Nathalia Jesus Publicado em 28/02/2023, às 07h32
Nesta segunda-feira (27), o ministro Alexandre de Moraes decidiu que o Supremo Tribunal Federal (STF) irá processar e julgar militares envolvidos nos atos antidemocráticos de 8 de janeiro, em Brasília.
Junto à decisão o ministro também autorizou a Polícia Federal a abrir investigações sobre eventuais crimes que teriam sido cometidos por agentes integrantes das Forças Armadas e das Polícias Militares nas manifestações de teor golpista.
"Fixo a competência do Supremo Tribunal Federal para processar e julgar os crimes ocorridos em 8/1/2023 independentemente dos investigados serem civis ou militares e defiro a representação da Polícia Federal e autorizo a instauração de procedimento investigatório para apuração de autoria e materialidade de eventuais crimes cometidos por integrantes das Forças Armadas e Policias Militares relacionados aos atentados contra a Democracia que culminaram com os atos criminosos e terroristas do dia 8 de janeiro de 2023", disse Moraes.
A conclusão de Moraes ainda atende uma expectativa do avanço da apuração da participação de militares nos atos, uma vez que as investigações apontam o envolvimento de ao menos um militar, de acordo com apuração do UOL.
Ainda segundo informações do site, a decisão do ministro atendeu um pedido da Polícia Federal, que solicitou que a Corte reconhecesse cabe ao Supremo julgar e processar servidores militares das Forças Armadas nos eventos do 8 de janeiro.
Segundo a PF, agentes ouvidos na 5° fase da Operação Lesa Pátria "indicaram possível participação/omissão dos militares do Exército Brasileiro, responsáveis pelo Gabinete de Segurança Institucional e pelo Batalhão da Guarda Presidencial". Os dois órgãos são responsáveis pela segurança do Palácio do Planalto, que foi depredado por apoiadores do ex-presidente Jair Bolsonaro (PL), bem como os prédios do Congresso e do próprio STF.

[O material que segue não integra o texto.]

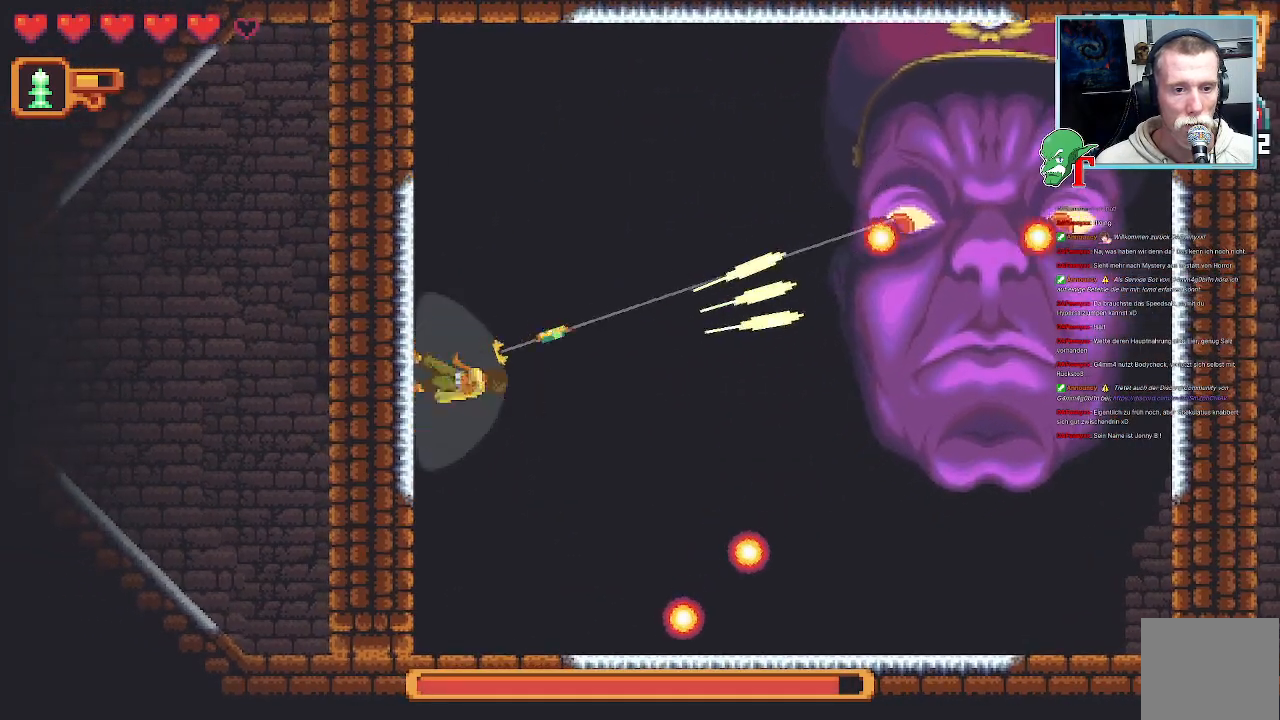
{"buttons": [], "left_stick": "up-right", "right_stick": "center", "events": [[487, "SQUARE", "up"]]}
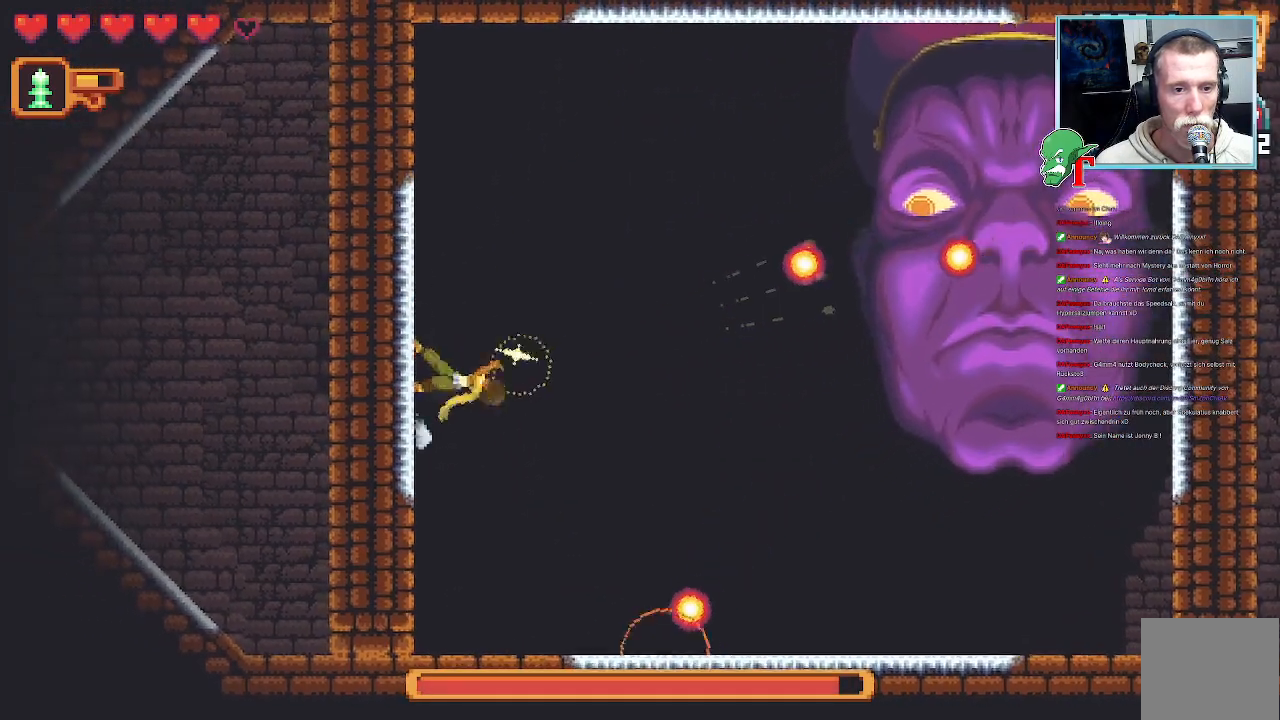
{"buttons": ["CROSS"], "left_stick": "up-right", "right_stick": "center", "events": [[370, "CROSS", "down"]]}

"O Código Penal Militar não tutela a pessoa do militar, mas sim a dignidade da própria instituição das Forças Armadas", apontou Moraes. "Conforme pacificamente decidido por esta Suprema Corte ao definir que a Justiça Militar não julga "CRIMES DE MILITARES", mas sim "CRIMES MILITARES", escreveu Alexandre de Moraes.
De acordo com Moraes, nenhuma das possibilidades que poderiam indicar uma transferência de competência para a Justiça Militar foi confirmada nas investigações sobre os atos golpistas, já que os crimes investigados "não dizem respeito à bem jurídico tipicamente associado à função castrense".
"Inexiste, portanto, competência da Justiça Militar da União para processar e julgar militares das Forças Armadas ou dos Estados pela prática dos crimes ocorridos em 8/1/2023".